**Document section:**
To:     Michal Hocko <mhocko@kernel.org>
Cc:     linux-mm@kvack.org, LKML <linux-kernel@vger.kernel.org>,
        Andrew Morton <akpm@linux-foundation.org>,
        Petr Mladek <pmladek@suse.com>,
        Sergey Senozhatsky <sergey.senozhatsky@gmail.com>,
        Linus Torvalds <torvalds@linux-foundation.org>
References: <1567159493-5232-1-git-send-email-penguin-kernel@I-love.SAKURA.ne.jp>
 <7de2310d-afbd-e616-e83a-d75103b986c6@i-love.sakura.ne.jp>
 <20190909113627.GJ27159@dhcp22.suse.cz>
 <579a27d2-52fb-207e-9278-fc20a2154394@i-love.sakura.ne.jp>
 <20190909130435.GO27159@dhcp22.suse.cz>
From:   Tetsuo Handa <penguin-kernel@i-love.sakura.ne.jp>
Message-ID: <5bbcd93f-aa42-6c62-897a-d7b94aacdb87@i-love.sakura.ne.jp>
Date:   Tue, 10 Sep 2019 20:00:22 +0900
User-Agent: Mozilla/5.0 (Windows NT 6.3; WOW64; rv:60.0) Gecko/20100101
 Thunderbird/60.9.0
MIME-Version: 1.0
In-Reply-To: <20190909130435.GO27159@dhcp22.suse.cz>
Content-Type: text/plain; charset=utf-8
Content-Language: en-US
Content-Transfer-Encoding: 7bit
Sender: linux-kernel-owner@vger.kernel.org
Precedence: bulk
List-ID: <linux-kernel.vger.kernel.org>
X-Mailing-List: linux-kernel@vger.kernel.org

On 2019/09/09 22:04, Michal Hocko wrote:
> On Mon 09-09-19 21:40:24, Tetsuo Handa wrote:
>> On 2019/09/09 20:36, Michal Hocko wrote:
>>> This is not an improvement. It detaches the oom report and tasks_dump
>>> for an arbitrary amount of time because the worder context might be
>>> stalled for an arbitrary time. Even long after the oom is resolved.

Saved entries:
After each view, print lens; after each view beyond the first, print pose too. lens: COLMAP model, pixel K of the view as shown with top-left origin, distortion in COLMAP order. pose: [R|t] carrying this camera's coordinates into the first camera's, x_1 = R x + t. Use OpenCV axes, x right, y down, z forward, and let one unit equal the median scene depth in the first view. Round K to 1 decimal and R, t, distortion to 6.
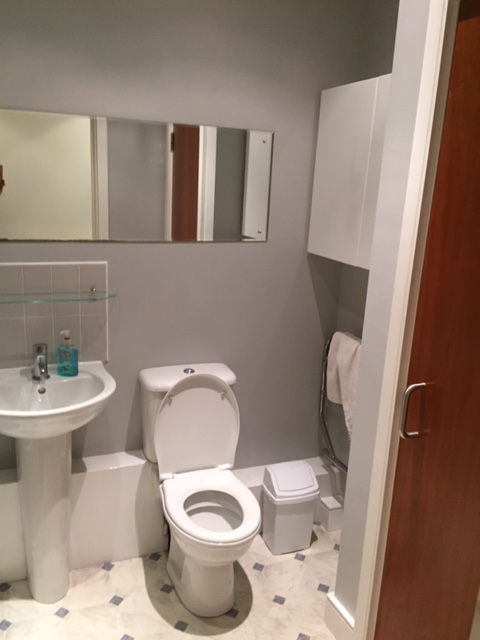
lens RADIAL K [[548.6, 0, 240.0], [0, 548.6, 320.0], [0, 0, 1]] dist [0.084241, -0.136709]
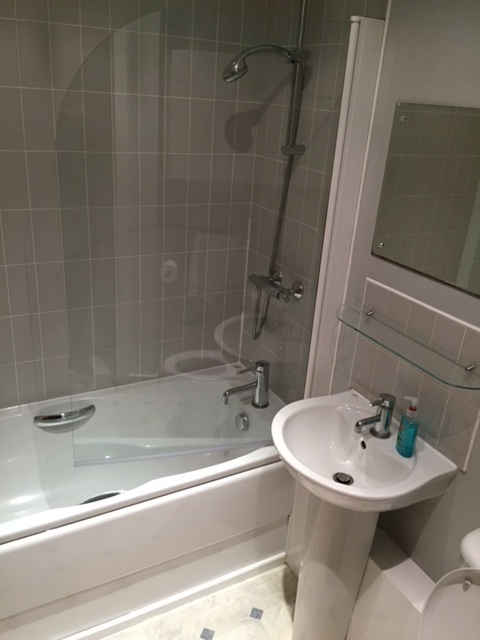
lens RADIAL K [[548.6, 0, 240.0], [0, 548.6, 320.0], [0, 0, 1]] dist [0.084241, -0.136709]
pose [[0.089115, 0.338902, -0.936592, 0.335240], [-0.304466, 0.904591, 0.298354, -0.229839], [0.948345, 0.258573, 0.183797, 0.601281]]
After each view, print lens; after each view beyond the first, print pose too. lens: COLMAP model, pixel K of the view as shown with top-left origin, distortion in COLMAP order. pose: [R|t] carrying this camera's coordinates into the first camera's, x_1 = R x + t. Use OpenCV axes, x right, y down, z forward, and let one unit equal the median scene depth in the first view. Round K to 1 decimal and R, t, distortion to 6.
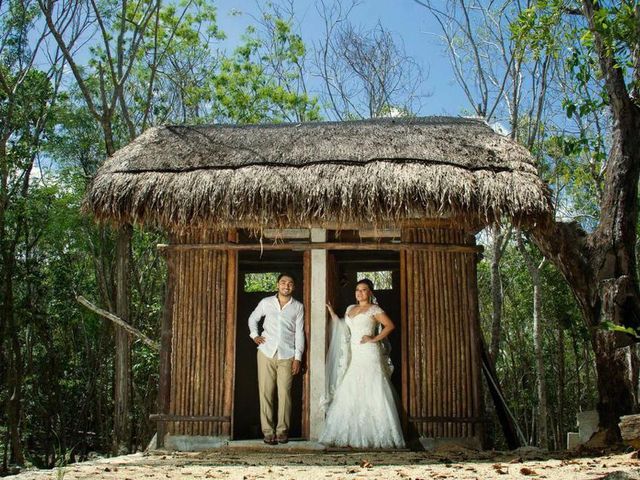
lens RADIAL K [[835.3, 0, 320.0], [0, 835.3, 240.0], [0, 0, 1]] dist [-0.085719, -0.032643]
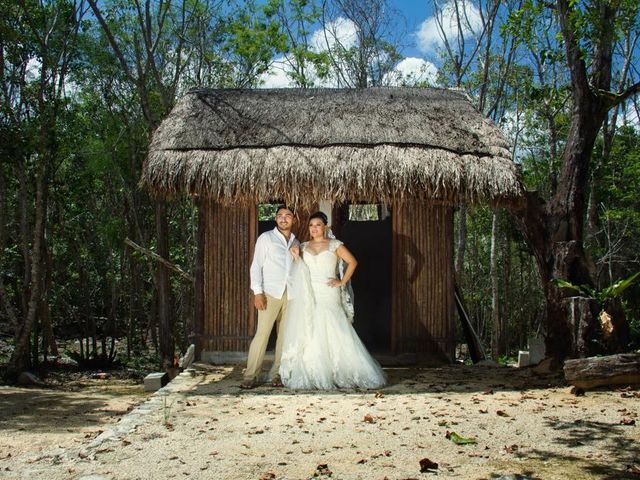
lens RADIAL K [[835.3, 0, 320.0], [0, 835.3, 240.0], [0, 0, 1]] dist [-0.085719, -0.032643]
pose [[0.996211, 0.004566, 0.086849, -0.129221], [-0.023159, 0.976493, 0.214300, -0.215078], [-0.083829, -0.215499, 0.972899, -0.208261]]
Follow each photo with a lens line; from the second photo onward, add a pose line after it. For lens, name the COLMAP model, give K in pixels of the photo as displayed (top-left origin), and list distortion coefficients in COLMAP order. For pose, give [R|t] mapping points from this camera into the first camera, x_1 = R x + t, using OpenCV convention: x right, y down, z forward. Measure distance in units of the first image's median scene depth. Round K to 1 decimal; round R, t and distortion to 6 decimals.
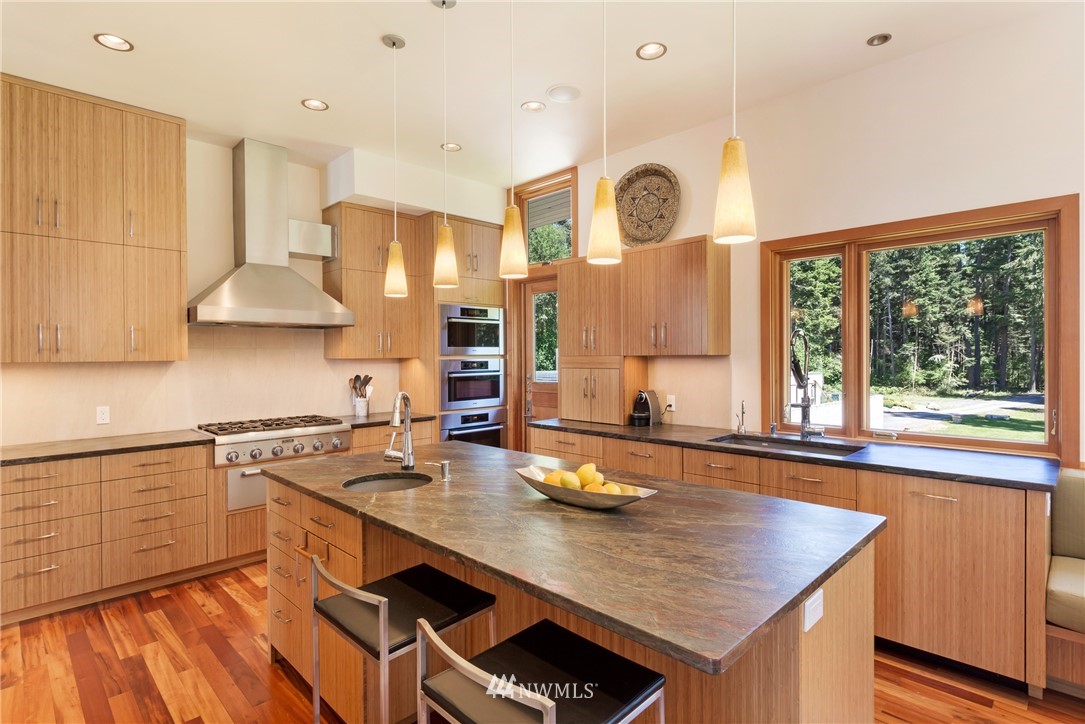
lens RADIAL K [[555.7, 0, 543.8], [0, 555.7, 359.7], [0, 0, 1]] dist [0.002058, 0.000950]
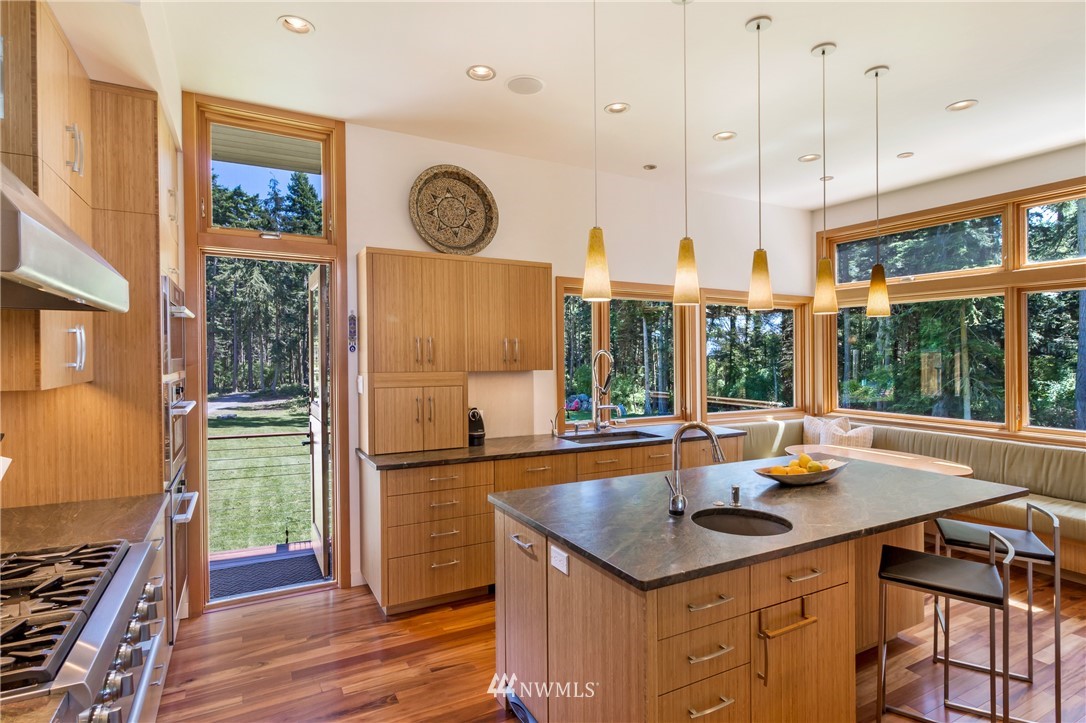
lens RADIAL K [[556.3, 0, 544.8], [0, 556.3, 361.6], [0, 0, 1]] dist [0.002058, 0.000950]
pose [[0.271206, 0.005626, 0.962505, -0.681280], [0.009012, 0.999924, -0.008384, -0.013907], [-0.962479, 0.010948, 0.271134, 0.609830]]
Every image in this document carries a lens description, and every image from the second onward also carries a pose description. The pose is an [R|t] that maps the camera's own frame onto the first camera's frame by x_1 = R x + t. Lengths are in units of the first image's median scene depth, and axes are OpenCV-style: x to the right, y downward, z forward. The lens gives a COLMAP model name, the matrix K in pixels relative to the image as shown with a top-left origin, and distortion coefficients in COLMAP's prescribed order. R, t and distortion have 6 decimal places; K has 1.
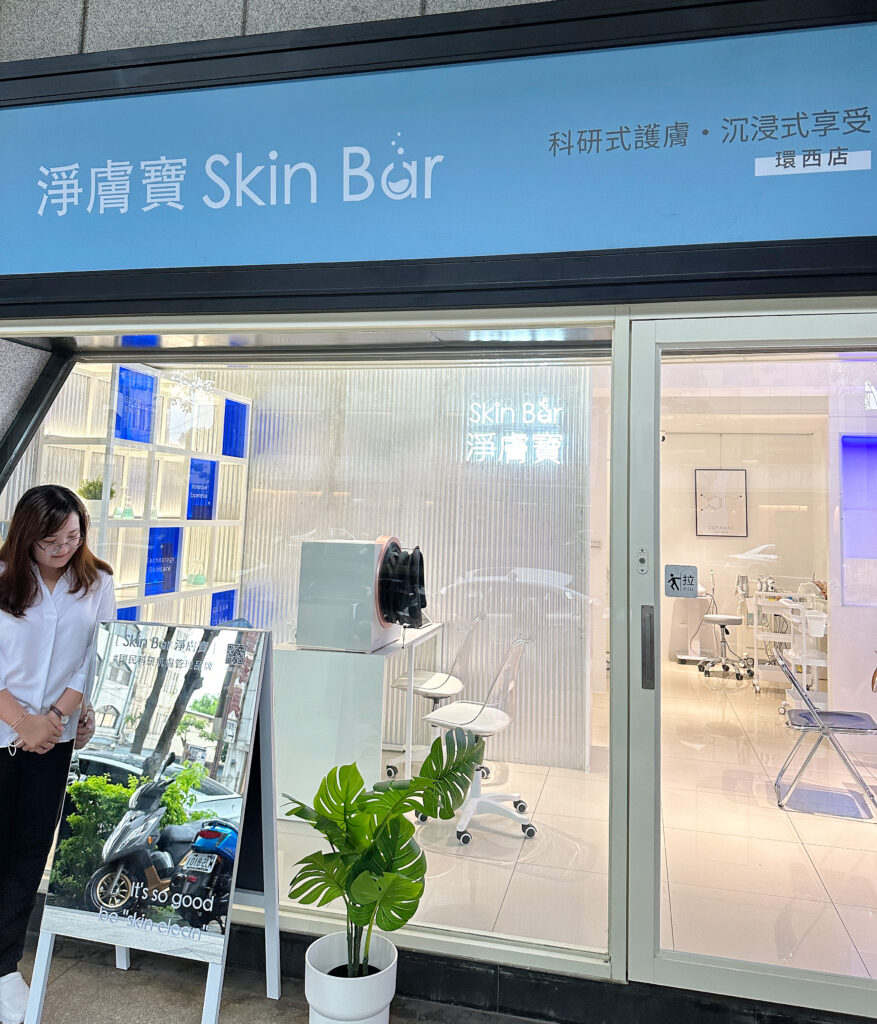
lens RADIAL K [[864.8, 0, 437.0], [0, 864.8, 460.9], [0, 0, 1]] dist [0.006318, -0.008984]
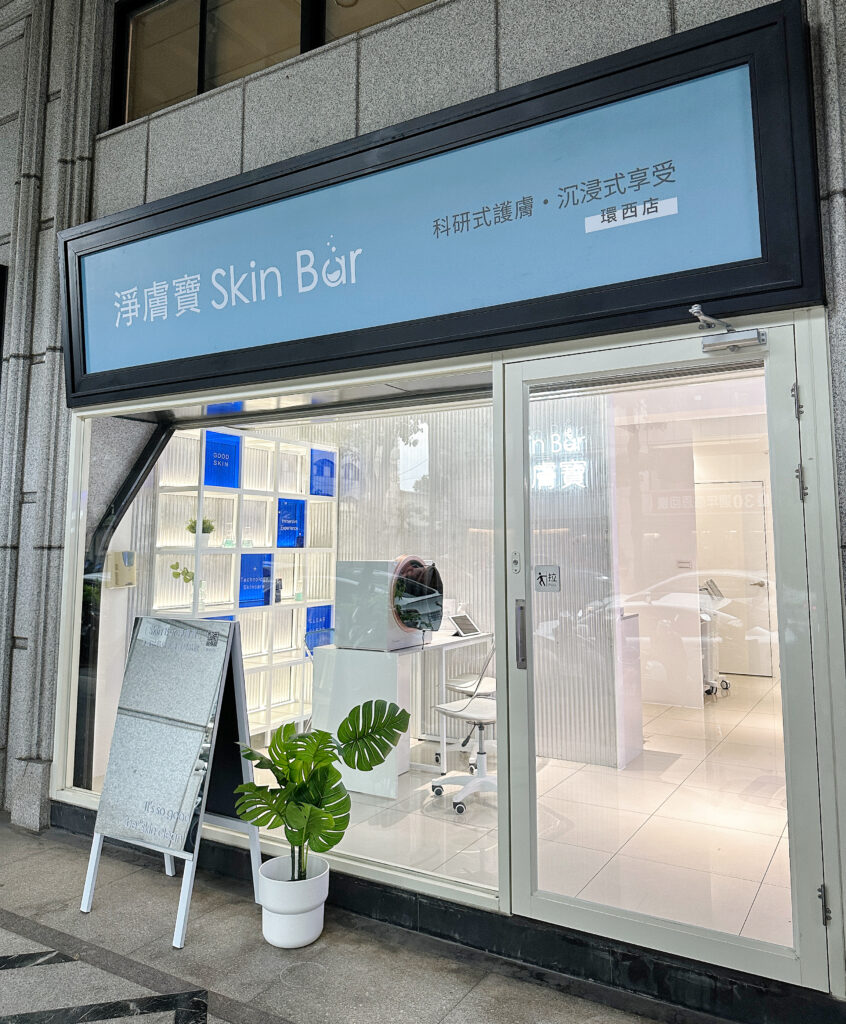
lens RADIAL K [[851.0, 0, 424.0], [0, 851.0, 480.0], [0, 0, 1]] dist [0.074717, -0.149986]
pose [[0.948246, -0.057131, -0.312355, 0.455482], [0.050075, 0.998277, -0.030571, 0.028453], [0.313564, 0.013348, 0.949473, -0.155293]]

**Activity 1:** From the mailing-list message, set down word for word the passage that begins at the words "On 2019/09/09 22:04, Michal" and stops after "oom is resolved.".
**Activity 2:** Name every individual person listed in the Cc field of the mailing-list message.
Rely only on the mailing-list message for what follows.

**Answer area 1:**
On 2019/09/09 22:04, Michal Hocko wrote:
> On Mon 09-09-19 21:40:24, Tetsuo Handa wrote:
>> On 2019/09/09 20:36, Michal Hocko wrote:
>>> This is not an improvement. It detaches the oom report and tasks_dump
>>> for an arbitrary amount of time because the worder context might be
>>> stalled for an arbitrary time. Even long after the oom is resolved.

**Answer area 2:** Andrew Morton, Petr Mladek, Sergey Senozhatsky, Linus Torvalds